There on the threshold stood Francisca. Seeing her, Penny couldn’t hold back a sudden intake of breath. Francisca parted her lips and squinted, staring at Penny with a somewhat-bemused look on her face.
‘Can I come in?’ she asked, entering without waiting for permission.
Penny went on the defensive. ‘What do you want?’
‘I should be asking you the same thing, chica. What do you want from Marcus?’
‘Nothing.’
It wasn’t true – she wanted everything, but for someone who wants to imprison a rainbow in a box, everything is like nothing.

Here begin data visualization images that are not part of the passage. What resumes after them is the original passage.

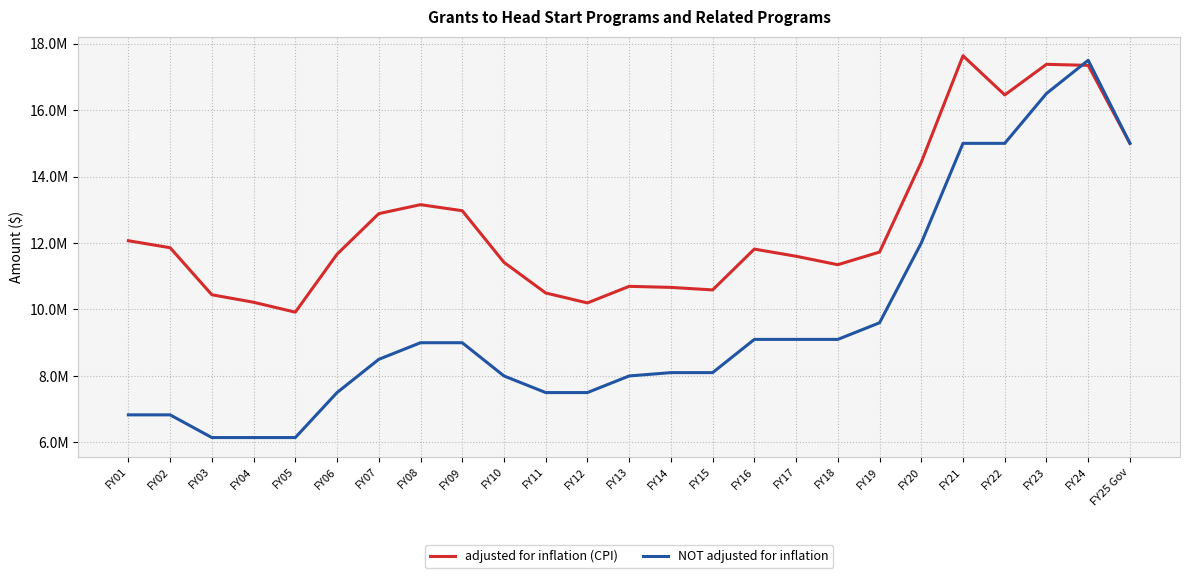

What position from the left is FY07?

7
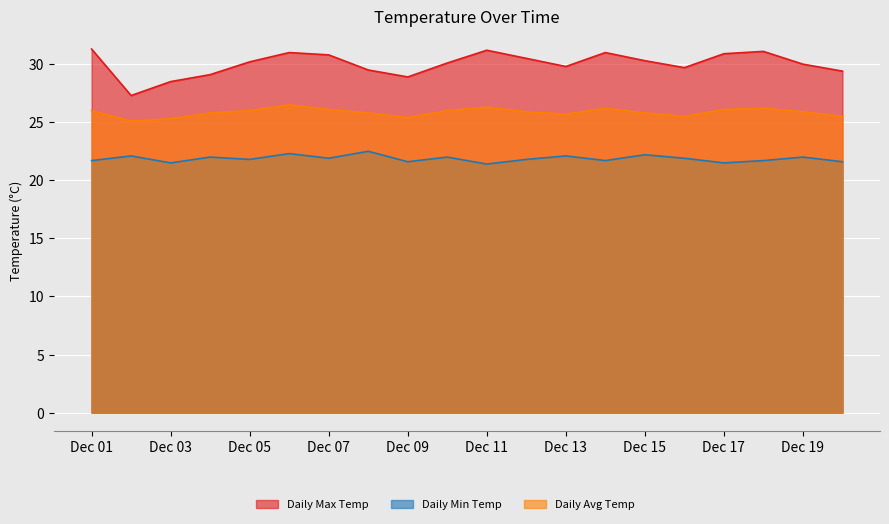

The value of Daily Max Temp at Dec 15 is 30.3. True or false?

True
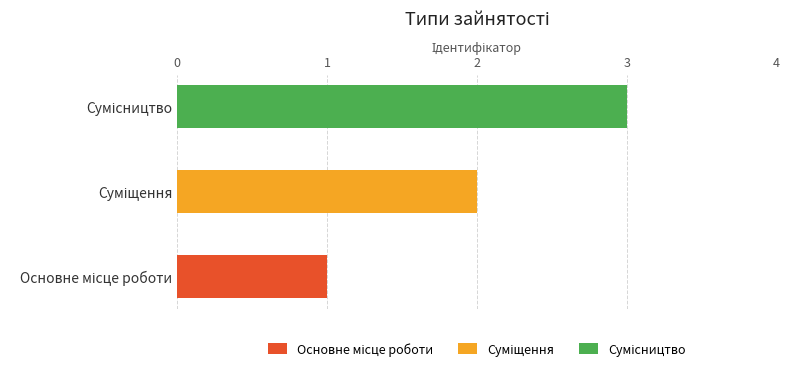

Approximately how many times larger is the value at Суміщення compared to Сумісництво?

0.7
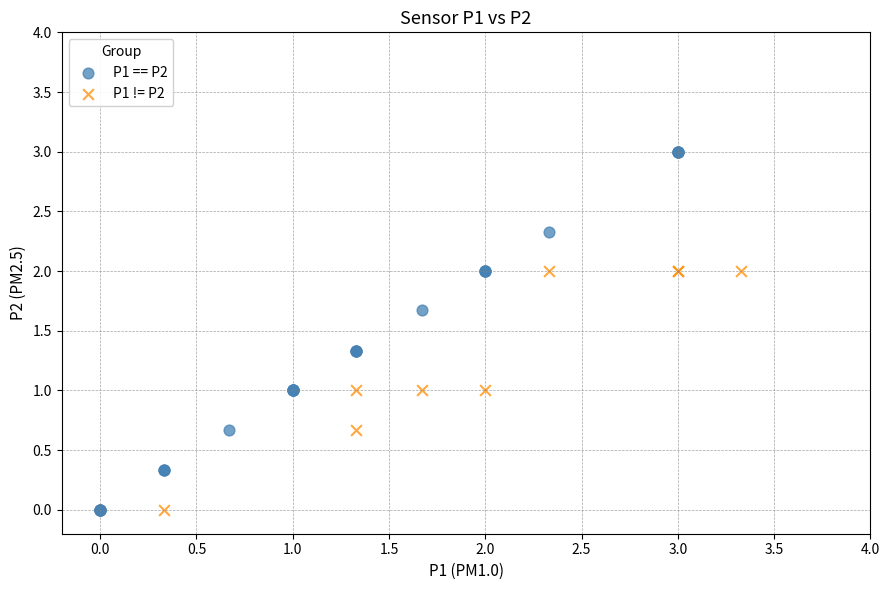

Which series has the largest Y range (max minus min)?

P1 == P2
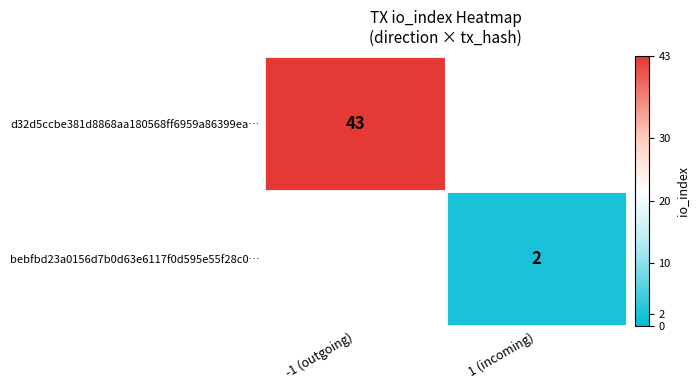

Is it true that bebfbd23a0156d7b0d63e6117f0d595e55f28c0… equals 1 at 1 (incoming)?

False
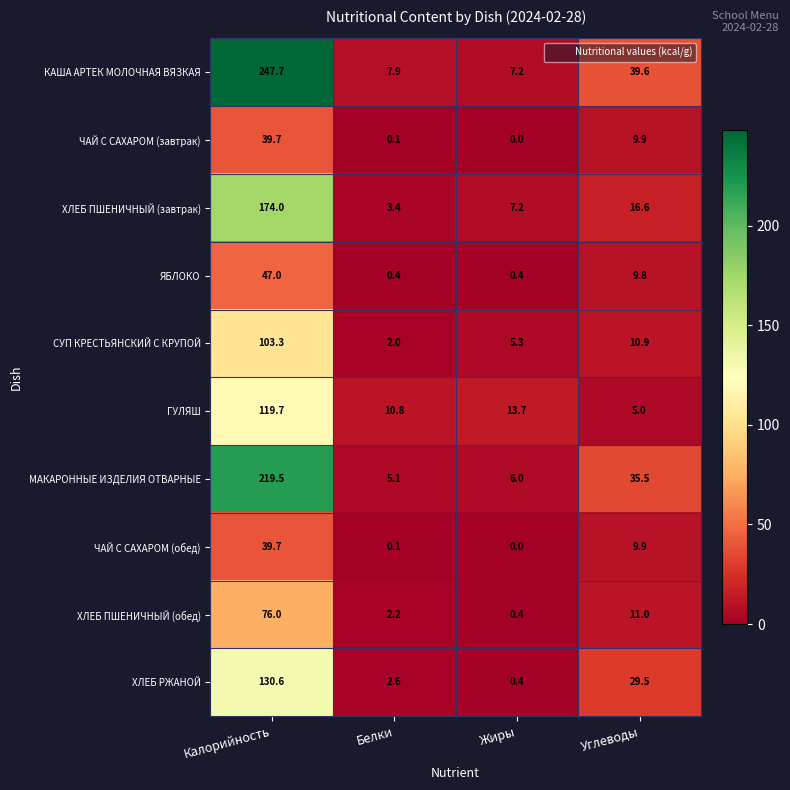

What is the sum of the ЯБЛОКО values at Белки and Жиры?

0.8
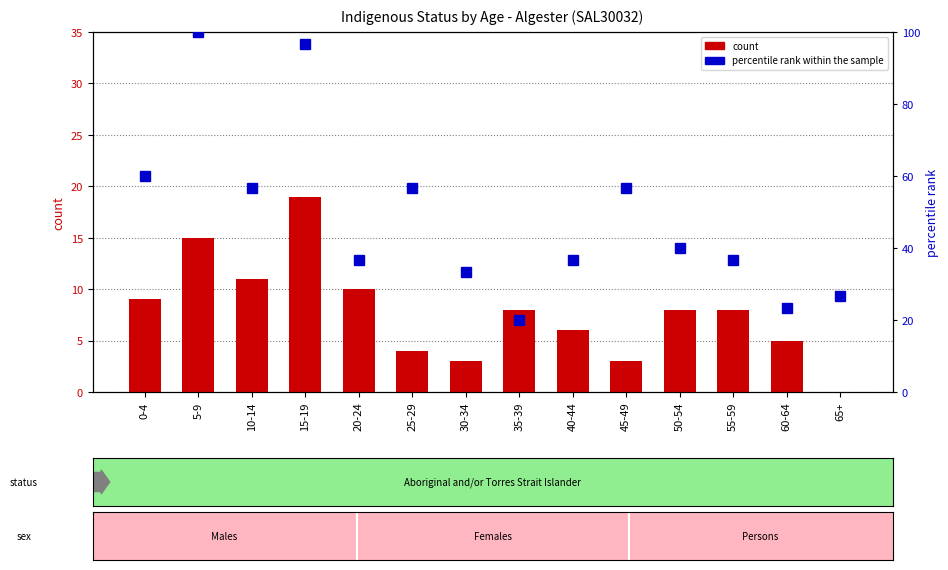

Reading left to right, what are all the values shown in this chart?

Males (count): 9.0	15.0	11.0	19.0	10.0	4.0	3.0	8.0	6.0	3.0	8.0	8.0	5.0	0.0
percentile rank within the sample: 60.0	100.0	56.7	96.7	36.7	56.7	33.3	20.0	36.7	56.7	40.0	36.7	23.3	26.7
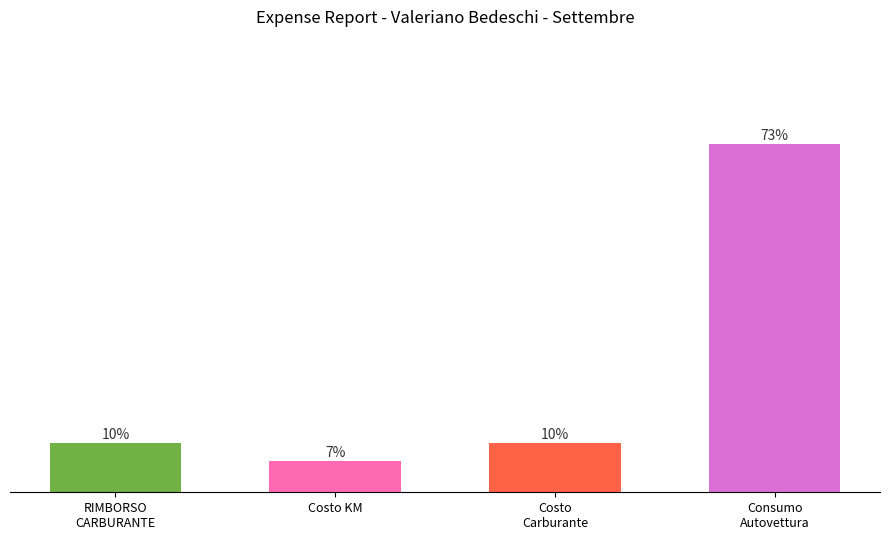

What is the label of the 1st bar from the right?

Consumo
Autovettura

Francisca sat on the couch, pulling up her supple legs, which were wrapped in a pair of tight jeans that highlighted her perfect body. Penny felt a sense of annoyance at the confidence expressed in this gesture, and at the same time some relief. Francisca had a naturally threatening air – she was so strong and solid, with her powerful jaw and eyes blacker than ebony, and for a moment Penny had feared that she wanted to attack her. Instead, it seemed that her strange guest was there to talk.
‘Marcus and I share a special bond,’ Francisca continued. She seemed as comfortable on the couch as if she were the host, while Penny, barefoot, remained standing. Despite her apparent position of supremacy, she felt low and defenceless.
‘I know. Why do you feel the need to remind me?’
Francisca didn’t answer her question and went on cryptically, ‘He needs to feel free, not oppressed by anything or anyone. He’s lived in a cage since he was born. There are so many different types of cage, you know?’
‘Really, I don’t understand what—’
Francisca cut her off. ‘We love each other in our own way. We don’t suffocate each other, we don’t fear each other, we don’t force ourselves to be together.’